The Kitty Hawk vets aren't planning on giving up on the ship quite yet. The association is encouraging "all former crew members, friends and family, really anyone who has an interest in seeing this historic ship turned into museum," to write to their representatives in Congress and Navy officials, Chudy said.
"We understand that it might be a losing battle, but we don't want to give up without a fight," Chudy said. "We'll put our blood sweat tears into effort to save ship. Once every avenue has been exhausted, we'll move on from there."
If the association is unable to turn the Kitty Hawk itself into a museum, Melka and Chudy said the veterans would consider building a land-based museum.

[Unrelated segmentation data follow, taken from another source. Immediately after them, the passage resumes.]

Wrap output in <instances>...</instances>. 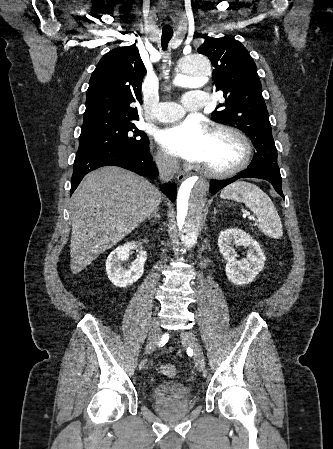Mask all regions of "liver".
I'll use <instances>...</instances> for the list:
<instances>
[{"mask_svg":"<svg viewBox=\"0 0 333 449\" xmlns=\"http://www.w3.org/2000/svg\"><path fill=\"white\" fill-rule=\"evenodd\" d=\"M161 200L151 183L120 167L87 174L70 204L71 269L81 272L152 215Z\"/></svg>","mask_w":333,"mask_h":449,"instance_id":"liver-1","label":"liver"}]
</instances>
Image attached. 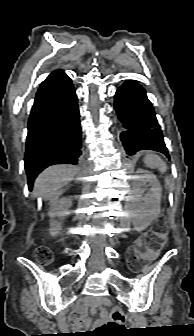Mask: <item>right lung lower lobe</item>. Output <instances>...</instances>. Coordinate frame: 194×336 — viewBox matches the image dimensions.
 Returning <instances> with one entry per match:
<instances>
[{"mask_svg": "<svg viewBox=\"0 0 194 336\" xmlns=\"http://www.w3.org/2000/svg\"><path fill=\"white\" fill-rule=\"evenodd\" d=\"M81 127L77 97L63 71L51 73L39 87L28 122L25 169L28 186L46 167L78 164Z\"/></svg>", "mask_w": 194, "mask_h": 336, "instance_id": "right-lung-lower-lobe-1", "label": "right lung lower lobe"}]
</instances>
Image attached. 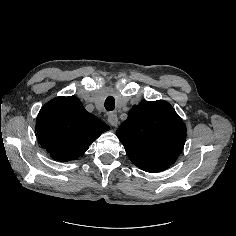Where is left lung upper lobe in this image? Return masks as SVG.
<instances>
[{"mask_svg": "<svg viewBox=\"0 0 236 236\" xmlns=\"http://www.w3.org/2000/svg\"><path fill=\"white\" fill-rule=\"evenodd\" d=\"M116 135L137 167L160 172L182 152L186 126L168 102L143 101L130 110Z\"/></svg>", "mask_w": 236, "mask_h": 236, "instance_id": "5c2ea615", "label": "left lung upper lobe"}]
</instances>
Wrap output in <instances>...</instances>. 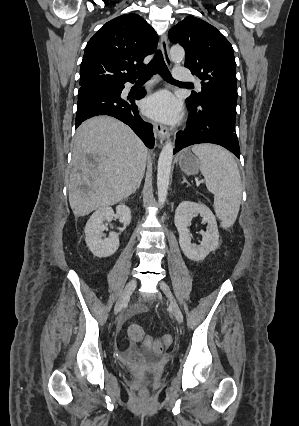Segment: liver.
<instances>
[{
	"instance_id": "6515ba94",
	"label": "liver",
	"mask_w": 299,
	"mask_h": 426,
	"mask_svg": "<svg viewBox=\"0 0 299 426\" xmlns=\"http://www.w3.org/2000/svg\"><path fill=\"white\" fill-rule=\"evenodd\" d=\"M147 154L143 142L117 119L97 116L83 122L73 139L68 185L74 216L130 196L144 176Z\"/></svg>"
}]
</instances>
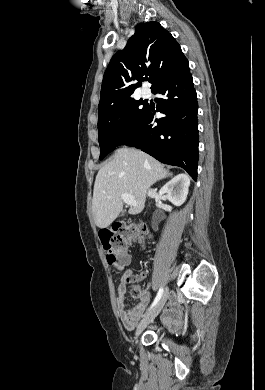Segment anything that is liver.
Masks as SVG:
<instances>
[{"instance_id":"obj_1","label":"liver","mask_w":265,"mask_h":390,"mask_svg":"<svg viewBox=\"0 0 265 390\" xmlns=\"http://www.w3.org/2000/svg\"><path fill=\"white\" fill-rule=\"evenodd\" d=\"M170 173L155 158L134 148H119L113 159L100 168L96 176L92 212L97 227H108L123 209L122 194L132 195L136 206L129 214L143 211L146 194L155 182Z\"/></svg>"}]
</instances>
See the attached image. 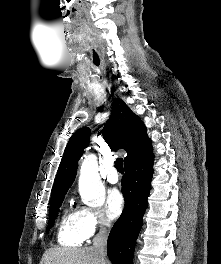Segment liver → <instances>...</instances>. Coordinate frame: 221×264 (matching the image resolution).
<instances>
[{
  "mask_svg": "<svg viewBox=\"0 0 221 264\" xmlns=\"http://www.w3.org/2000/svg\"><path fill=\"white\" fill-rule=\"evenodd\" d=\"M40 264H101L93 247L47 249ZM106 264H109L106 262Z\"/></svg>",
  "mask_w": 221,
  "mask_h": 264,
  "instance_id": "obj_1",
  "label": "liver"
}]
</instances>
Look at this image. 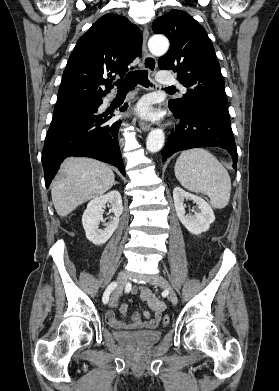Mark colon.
I'll use <instances>...</instances> for the list:
<instances>
[{"label": "colon", "mask_w": 279, "mask_h": 391, "mask_svg": "<svg viewBox=\"0 0 279 391\" xmlns=\"http://www.w3.org/2000/svg\"><path fill=\"white\" fill-rule=\"evenodd\" d=\"M169 322V317L168 316H164L163 317V324H168Z\"/></svg>", "instance_id": "5ec220e1"}]
</instances>
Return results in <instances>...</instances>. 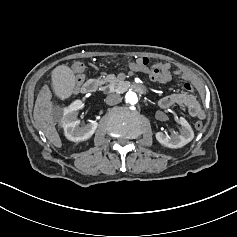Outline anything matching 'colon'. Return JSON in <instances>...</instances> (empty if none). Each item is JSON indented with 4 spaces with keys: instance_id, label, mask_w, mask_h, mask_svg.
Returning <instances> with one entry per match:
<instances>
[{
    "instance_id": "obj_1",
    "label": "colon",
    "mask_w": 237,
    "mask_h": 237,
    "mask_svg": "<svg viewBox=\"0 0 237 237\" xmlns=\"http://www.w3.org/2000/svg\"><path fill=\"white\" fill-rule=\"evenodd\" d=\"M138 65L144 69L145 74L151 81L154 82H164V78L161 74L160 68L157 65H151L150 60L148 58H140L138 61ZM73 72L80 76L85 71V64L81 61H76L72 65ZM204 127V123L202 121H197L195 123V128L197 130H202Z\"/></svg>"
}]
</instances>
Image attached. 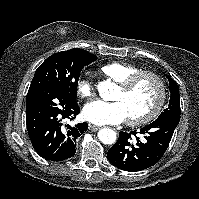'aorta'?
I'll return each instance as SVG.
<instances>
[{
	"mask_svg": "<svg viewBox=\"0 0 199 199\" xmlns=\"http://www.w3.org/2000/svg\"><path fill=\"white\" fill-rule=\"evenodd\" d=\"M114 84L110 81H103L98 84V92L101 98L108 100ZM98 138L103 144H113L116 141V133L112 129L103 128L98 132Z\"/></svg>",
	"mask_w": 199,
	"mask_h": 199,
	"instance_id": "1",
	"label": "aorta"
}]
</instances>
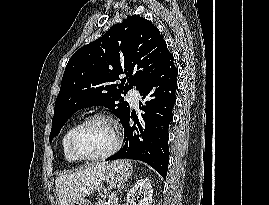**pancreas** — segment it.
Listing matches in <instances>:
<instances>
[{"label":"pancreas","mask_w":269,"mask_h":205,"mask_svg":"<svg viewBox=\"0 0 269 205\" xmlns=\"http://www.w3.org/2000/svg\"><path fill=\"white\" fill-rule=\"evenodd\" d=\"M99 205H118V199L113 195L106 201H101Z\"/></svg>","instance_id":"cf45deb5"}]
</instances>
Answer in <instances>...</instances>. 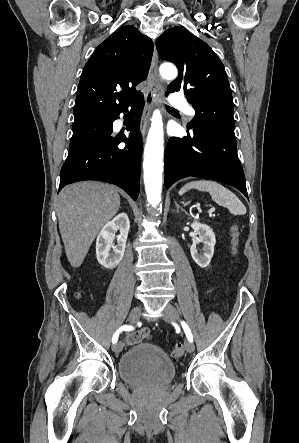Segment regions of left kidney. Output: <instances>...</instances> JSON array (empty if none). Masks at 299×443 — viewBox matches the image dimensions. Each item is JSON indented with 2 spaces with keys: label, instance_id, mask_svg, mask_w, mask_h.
Returning a JSON list of instances; mask_svg holds the SVG:
<instances>
[{
  "label": "left kidney",
  "instance_id": "left-kidney-1",
  "mask_svg": "<svg viewBox=\"0 0 299 443\" xmlns=\"http://www.w3.org/2000/svg\"><path fill=\"white\" fill-rule=\"evenodd\" d=\"M191 227L198 235L190 248L191 256L198 266L206 268L210 264L214 254V246L216 243L215 234L209 226L199 222H193ZM199 243L203 244V254L198 253L196 245Z\"/></svg>",
  "mask_w": 299,
  "mask_h": 443
}]
</instances>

"There are no Forrestal or Kitty Hawk carriers left." Chudy said. "Most have been scrapped or sunk. We can't let these ships fade into history."
Some of the Kitty Hawk's notable moments in history include tests to determine aircraft carrier suitability for the U2 high-altitude reconnaissance planes in 1963 and the ship's collision with a Russian submarine in the Tsushima Strait in the Sea of Japan in 1984.
A race riot aboard the Kitty Hawk in 1972 that ended with almost 60 injured men "initiated reforms in the Navy culture," according to the ship's history.
During the ship's active service, the Kitty Hawk participated in combat operations during wars in Vietnam, Afghanistan and Iraq. The Kitty Hawk was the fleet's only permanently forward-deployed carrier in Yokosuka, Japan, from 1998 to 2008.
The Kitty Hawk was the last active service navy aircraft carrier to be powered by an oil-fired steam plant. Today, all 11 active service aircraft carriers are nuclear-powered. Those ships will likely never be turned into a museum because they are torn-up too much when the reactor is taken out of them during the decommissioning process.
"There's none better than the Kitty Hawk for this honor. Kitty Hawk is the only Cold War era carrier left to be turned into the museum," Chudy said. Since it's unlikely the newer classes of nuclear-powered ships will be released to be turned into museums, "It's the last hope."
Five former aircraft carriers have been turned into museums. The USS Midway, which served from 1945 to 1992, was the last aircraft carrier turned into a museum in San Diego, California.
There are currently no other aircraft carriers available for donation hold. Chief of Naval Operations Adm. John Richardson decided to re-designated the former USS John F. Kennedy from being eligible for donation hold on Sept. 26, to be dismantled as well, according to Navy spokesman Clarke.
Clarke said Adm. Richardson made this decision due to the "lack of a viable donation application," since the ship was first made available for donation in 2009.
The former Kennedy's page on the Naval Vessel Register has not yet been updated to reflect this decision.
To date, the Navy has donated 48 vessels to be used as museums and memorials across the country to various non-profit organizations and states.